British PM David Cameron and his wife Samantha leave a polling station in London. Photo: AFP
BRITAIN'S ruling coalition has sustained punishing losses in local elections, with final results showing the Conservatives and their partner Liberal Democrats giving up hundreds of seats in a stinging rebuke to the two-year-old government of Prime Minister David Cameron.
The results showed the opposition Labour Party gaining 823 seats - winning control of key cities including Birmingham and Cardiff - in what analysts saw as a protest against the Conservatives' tough austerity drive, the flagging economy, and a series of missteps that left voters questioning the competence of the government.
The Conservatives, however, won a major consolation prize - the re-election of London's eccentric mayor, Boris Johnson.
He defeated his Labour challenger, Ken Livingstone, who had formerly held the top job in Europe's largest city. The win further positions the gaffe-prone, blunt-talking Mr Johnson as a potential challenger to Mr Cameron's leadership of the Conservatives in the years ahead.
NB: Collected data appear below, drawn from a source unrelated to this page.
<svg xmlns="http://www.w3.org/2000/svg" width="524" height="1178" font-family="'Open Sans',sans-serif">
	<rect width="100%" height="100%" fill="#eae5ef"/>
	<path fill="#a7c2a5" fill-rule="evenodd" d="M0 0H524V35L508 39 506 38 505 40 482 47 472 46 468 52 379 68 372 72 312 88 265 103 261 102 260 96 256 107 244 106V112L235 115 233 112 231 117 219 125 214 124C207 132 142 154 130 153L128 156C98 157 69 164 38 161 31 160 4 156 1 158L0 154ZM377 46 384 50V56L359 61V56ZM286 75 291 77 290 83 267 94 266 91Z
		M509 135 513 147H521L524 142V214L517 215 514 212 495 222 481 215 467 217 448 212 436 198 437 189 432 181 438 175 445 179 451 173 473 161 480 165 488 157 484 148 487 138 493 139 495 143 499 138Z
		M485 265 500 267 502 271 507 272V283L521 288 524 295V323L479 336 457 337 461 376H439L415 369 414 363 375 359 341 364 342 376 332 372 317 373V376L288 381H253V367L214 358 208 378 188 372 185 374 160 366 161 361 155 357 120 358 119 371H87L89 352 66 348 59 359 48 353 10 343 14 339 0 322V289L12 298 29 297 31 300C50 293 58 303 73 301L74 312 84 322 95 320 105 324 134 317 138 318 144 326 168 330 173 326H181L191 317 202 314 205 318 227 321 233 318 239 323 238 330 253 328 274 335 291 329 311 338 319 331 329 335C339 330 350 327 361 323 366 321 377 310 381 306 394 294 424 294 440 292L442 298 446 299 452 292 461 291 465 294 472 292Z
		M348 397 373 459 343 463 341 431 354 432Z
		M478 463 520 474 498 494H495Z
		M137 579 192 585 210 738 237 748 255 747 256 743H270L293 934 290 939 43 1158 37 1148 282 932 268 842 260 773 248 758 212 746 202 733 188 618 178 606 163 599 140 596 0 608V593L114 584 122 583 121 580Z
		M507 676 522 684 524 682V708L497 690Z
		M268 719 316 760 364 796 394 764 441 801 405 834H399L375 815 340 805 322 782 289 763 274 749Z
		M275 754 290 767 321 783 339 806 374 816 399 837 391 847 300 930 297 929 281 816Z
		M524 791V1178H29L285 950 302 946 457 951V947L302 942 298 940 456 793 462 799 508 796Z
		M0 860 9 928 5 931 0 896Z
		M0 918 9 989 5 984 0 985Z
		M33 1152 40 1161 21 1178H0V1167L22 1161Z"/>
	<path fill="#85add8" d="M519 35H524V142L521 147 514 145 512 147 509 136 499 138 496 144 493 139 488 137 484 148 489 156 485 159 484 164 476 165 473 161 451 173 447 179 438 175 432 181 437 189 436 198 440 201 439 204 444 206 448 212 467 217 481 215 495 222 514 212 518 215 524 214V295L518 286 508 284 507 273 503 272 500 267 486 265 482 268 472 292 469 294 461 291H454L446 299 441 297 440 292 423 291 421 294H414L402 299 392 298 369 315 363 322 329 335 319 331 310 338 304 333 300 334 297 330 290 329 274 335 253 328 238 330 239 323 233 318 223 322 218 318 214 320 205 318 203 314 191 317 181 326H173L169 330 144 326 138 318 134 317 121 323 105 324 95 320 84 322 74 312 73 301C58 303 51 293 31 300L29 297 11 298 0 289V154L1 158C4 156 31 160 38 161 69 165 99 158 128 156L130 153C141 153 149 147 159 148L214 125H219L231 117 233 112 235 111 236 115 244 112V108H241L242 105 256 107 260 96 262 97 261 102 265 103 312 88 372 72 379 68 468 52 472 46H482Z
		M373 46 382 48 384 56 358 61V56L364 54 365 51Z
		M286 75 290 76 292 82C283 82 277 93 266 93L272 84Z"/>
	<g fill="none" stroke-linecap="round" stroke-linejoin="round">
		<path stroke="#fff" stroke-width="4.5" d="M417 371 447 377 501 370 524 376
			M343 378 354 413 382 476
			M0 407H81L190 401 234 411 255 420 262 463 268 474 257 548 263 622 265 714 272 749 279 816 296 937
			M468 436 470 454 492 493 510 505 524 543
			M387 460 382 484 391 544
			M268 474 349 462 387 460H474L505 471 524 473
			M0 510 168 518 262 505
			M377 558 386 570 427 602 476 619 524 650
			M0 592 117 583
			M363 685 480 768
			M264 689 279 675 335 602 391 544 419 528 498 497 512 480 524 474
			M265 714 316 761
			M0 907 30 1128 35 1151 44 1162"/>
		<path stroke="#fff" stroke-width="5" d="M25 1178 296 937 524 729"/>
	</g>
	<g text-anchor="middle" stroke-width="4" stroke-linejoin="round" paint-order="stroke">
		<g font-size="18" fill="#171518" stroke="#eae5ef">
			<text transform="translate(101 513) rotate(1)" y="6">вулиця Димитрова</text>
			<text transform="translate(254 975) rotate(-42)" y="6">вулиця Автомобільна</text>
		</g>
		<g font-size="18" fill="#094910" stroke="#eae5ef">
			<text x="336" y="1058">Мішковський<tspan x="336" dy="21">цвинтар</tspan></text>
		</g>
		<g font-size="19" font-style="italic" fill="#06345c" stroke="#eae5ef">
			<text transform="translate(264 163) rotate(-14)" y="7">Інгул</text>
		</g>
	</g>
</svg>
But elsewhere, the results amounted to a major setback for the coalition.
A beaming Ed Miliband, head of the Labour Party, revelled in the opposition's success, saying the local elections foreshadowed the national race in 2015. Seats on local councils are considered key to garnering votes in national elections.
''The battle to change Britain begins here,'' Mr Miliband said.
Voters also showed surprisingly strong support for the right-wing Independence Party, which campaigned on a platform that includes having Britain withdraw from the European Union. The party's strong showing could amount to a wake-up call for Mr Cameron, seen as a moderate reformer who has attempted to shift the Conservatives closer to the political centre.
The coalition's junior partners, the Liberal Democrats, continued to experience a major unwinding of support since their decision to join the Conservatives in government two years ago, with the number of elected local councillors from the party falling to a record low. Analysts said the bloodbath could have been far worse, pointing to even larger opposition landslides in local elections in the past. Still, Labour made unquestionably strong gains, and analysts said the biggest force working against the coalition remained the economy.
Britain fell back into recession in the first quarter of this year, bringing criticism from the opposition over the government's dogged attempt to continue cutting spending and the deficit in the midst of an economic downturn.